To-do item - Copy the text of every row below character for character, leaving out the pictures.
___ Extracted records ___
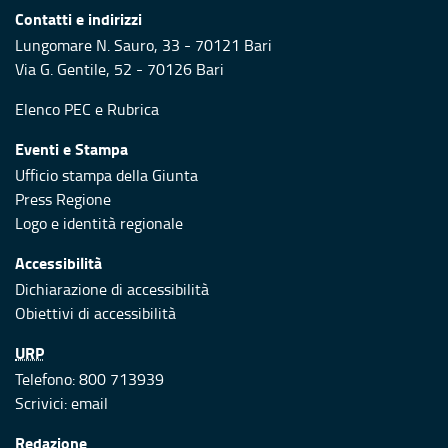
Contatti e indirizzi
Lungomare N. Sauro, 33 - 70121 Bari
Via G. Gentile, 52 - 70126 Bari
Elenco PEC
e
Rubrica
Eventi e Stampa
Ufficio stampa della Giunta
Press Regione
Logo e identità regionale
Accessibilità
Dichiarazione di accessibilità
Obiettivi di accessibilità
URP
Telefono: 800 713939
Scrivici:
email
Redazione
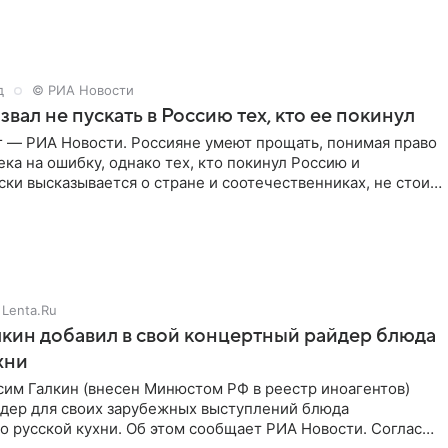
д
© РИА Новости
звал не пускать в Россию тех, кто ее покинул
г — РИА Новости. Россияне умеют прощать, понимая право
ка на ошибку, однако тех, кто покинул Россию и
ки высказывается о стране и соотечественниках, не стоит
Lenta.Ru
кин добавил в свой концертный райдер блюда
хни
им Галкин (внесен Минюстом РФ в реестр иноагентов)
йдер для своих зарубежных выступлений блюда
 русской кухни. Об этом сообщает РИА Новости. Согласно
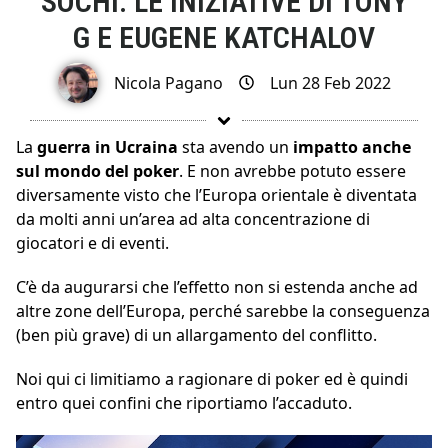
SOCHI. LE INIZIATIVE DI TONY
G E EUGENE KATCHALOV
Nicola Pagano
Lun 28 Feb 2022
La
guerra in Ucraina
sta avendo un
impatto anche
sul mondo del poker
. E non avrebbe potuto essere
diversamente visto che l’Europa orientale è diventata
da molti anni un’area ad alta concentrazione di
giocatori e di eventi.
C’è da augurarsi che l’effetto non si estenda anche ad
altre zone dell’Europa, perché sarebbe la conseguenza
(ben più grave) di un allargamento del conflitto.
Noi qui ci limitiamo a ragionare di poker ed è quindi
entro quei confini che riportiamo l’accaduto.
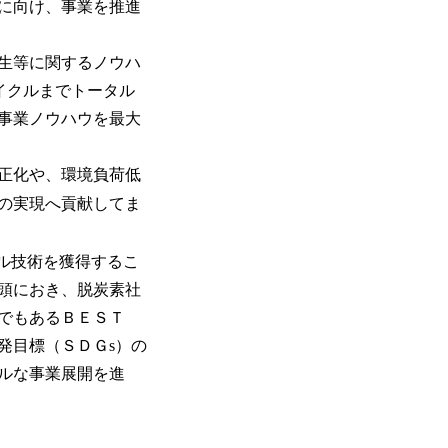
に向け、事業を推進
生等に関するノウハ
イクルまでトータル
事業ノウハウを最大
正化や、環境負荷低
の実現へ貢献してま
ル技術を獲得するこ
頭におき、脱炭素社
でもあるＢＥＳＴ
発目標（ＳＤＧs）の
ルな事業展開を進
___
Exercise result -
Contatti e indirizzi
Lungomare N. Sauro, 33 - 70121 Bari
Via G. Gentile, 52 - 70126 Bari
Elenco PEC
e
Rubrica
Eventi e Stampa
Ufficio stampa della Giunta
Press Regione
Logo e identità regionale
Accessibilità
Dichiarazione di accessibilità
Obiettivi di accessibilità
URP
Telefono: 800 713939
Scrivici:
email
Redazione
д
© РИА Новости
звал не пускать в Россию тех, кто ее покинул
г — РИА Новости. Россияне умеют прощать, понимая право
ка на ошибку, однако тех, кто покинул Россию и
ки высказывается о стране и соотечественниках, не стоит
Lenta.Ru
кин добавил в свой концертный райдер блюда
хни
им Галкин (внесен Минюстом РФ в реестр иноагентов)
йдер для своих зарубежных выступлений блюда
 русской кухни. Об этом сообщает РИА Новости. Согласно
SOCHI. LE INIZIATIVE DI TONY
G E EUGENE KATCHALOV
Nicola Pagano
Lun 28 Feb 2022
La
guerra in Ucraina
sta avendo un
impatto anche
sul mondo del poker
. E non avrebbe potuto essere
diversamente visto che l’Europa orientale è diventata
da molti anni un’area ad alta concentrazione di
giocatori e di eventi.
C’è da augurarsi che l’effetto non si estenda anche ad
altre zone dell’Europa, perché sarebbe la conseguenza
(ben più grave) di un allargamento del conflitto.
Noi qui ci limitiamo a ragionare di poker ed è quindi
entro quei confini che riportiamo l’accaduto.
に向け、事業を推進
生等に関するノウハ
イクルまでトータル
事業ノウハウを最大
正化や、環境負荷低
の実現へ貢献してま
ル技術を獲得するこ
頭におき、脱炭素社
でもあるＢＥＳＴ
発目標（ＳＤＧs）の
ルな事業展開を進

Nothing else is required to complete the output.